■ **What you should do**: From the listing below, return every line with the string "pine" in it.

■ **Dataset entries**:
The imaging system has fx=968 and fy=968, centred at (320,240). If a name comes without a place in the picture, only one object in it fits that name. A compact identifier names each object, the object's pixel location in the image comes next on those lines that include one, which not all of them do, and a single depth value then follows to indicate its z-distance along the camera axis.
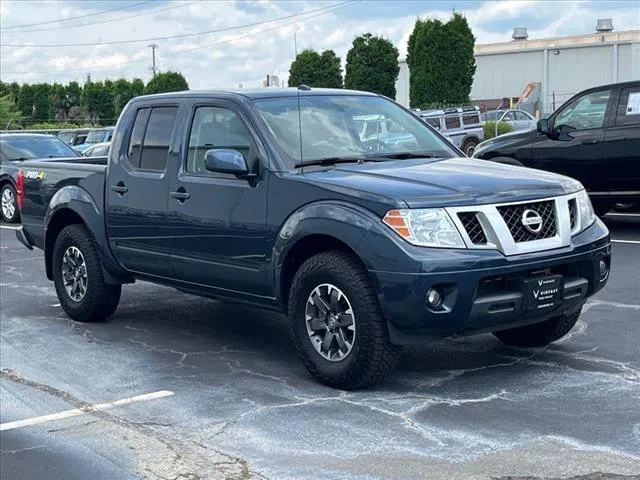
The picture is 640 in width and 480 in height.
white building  50.78
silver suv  29.45
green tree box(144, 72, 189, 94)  46.94
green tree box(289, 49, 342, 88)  38.44
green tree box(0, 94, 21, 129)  43.08
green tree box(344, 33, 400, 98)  36.72
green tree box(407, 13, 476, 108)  35.06
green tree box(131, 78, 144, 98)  53.91
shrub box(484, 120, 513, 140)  33.88
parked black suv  12.18
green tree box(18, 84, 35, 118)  56.66
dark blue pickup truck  5.51
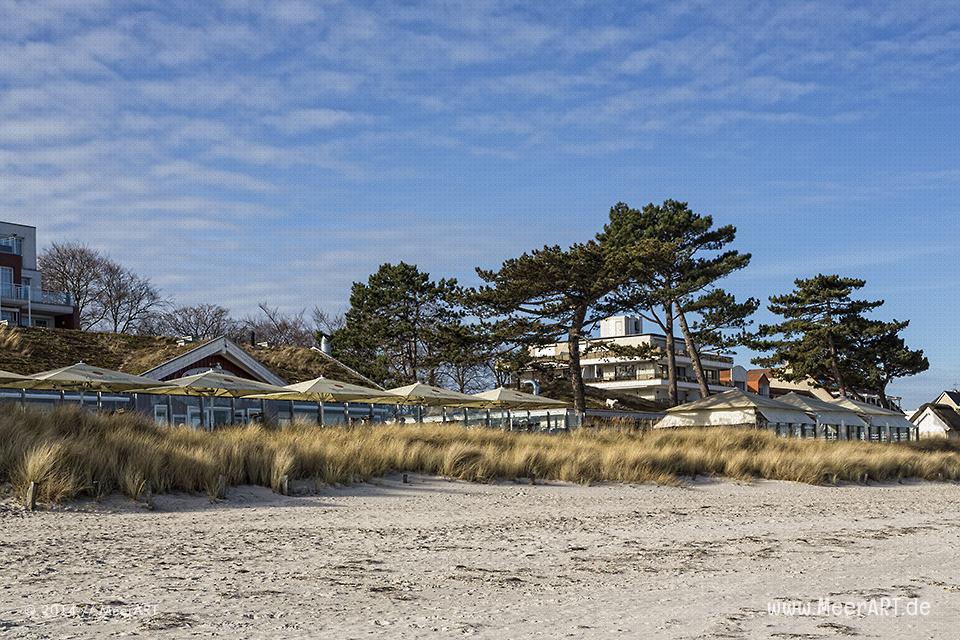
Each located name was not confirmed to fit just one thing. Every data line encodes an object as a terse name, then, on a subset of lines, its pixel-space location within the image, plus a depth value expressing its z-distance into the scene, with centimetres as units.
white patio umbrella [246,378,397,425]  2762
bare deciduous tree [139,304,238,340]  7044
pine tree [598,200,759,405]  4881
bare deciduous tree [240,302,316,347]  7462
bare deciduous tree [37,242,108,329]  6562
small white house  8012
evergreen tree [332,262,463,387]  5519
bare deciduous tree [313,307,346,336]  7544
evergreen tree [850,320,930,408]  5853
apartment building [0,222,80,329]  5503
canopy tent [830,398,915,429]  4369
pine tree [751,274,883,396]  5762
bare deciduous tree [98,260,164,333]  6662
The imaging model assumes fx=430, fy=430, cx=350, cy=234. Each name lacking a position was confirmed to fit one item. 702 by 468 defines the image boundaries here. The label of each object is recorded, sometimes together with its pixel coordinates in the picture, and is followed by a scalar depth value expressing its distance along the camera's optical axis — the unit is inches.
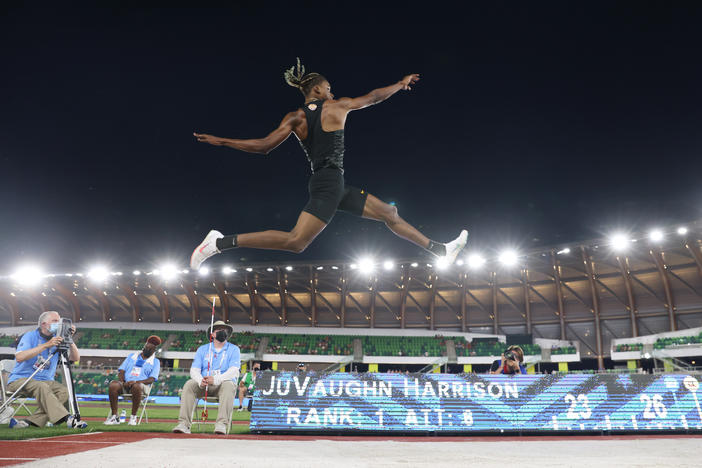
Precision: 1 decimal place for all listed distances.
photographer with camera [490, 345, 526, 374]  315.1
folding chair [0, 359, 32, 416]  241.9
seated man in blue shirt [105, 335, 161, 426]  311.6
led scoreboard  273.9
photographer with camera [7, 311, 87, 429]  228.2
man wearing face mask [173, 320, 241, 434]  235.8
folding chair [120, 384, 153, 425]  326.6
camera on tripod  240.8
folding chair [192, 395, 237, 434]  257.0
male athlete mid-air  154.9
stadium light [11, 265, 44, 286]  1396.4
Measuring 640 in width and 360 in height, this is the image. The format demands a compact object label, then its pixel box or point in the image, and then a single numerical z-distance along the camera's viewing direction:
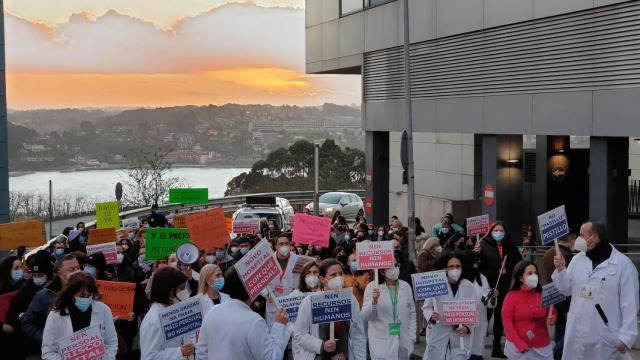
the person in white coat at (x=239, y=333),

■ **Result of the exercise**:
pine tree [598,200,759,405]  4881
pine tree [751,274,883,396]  5762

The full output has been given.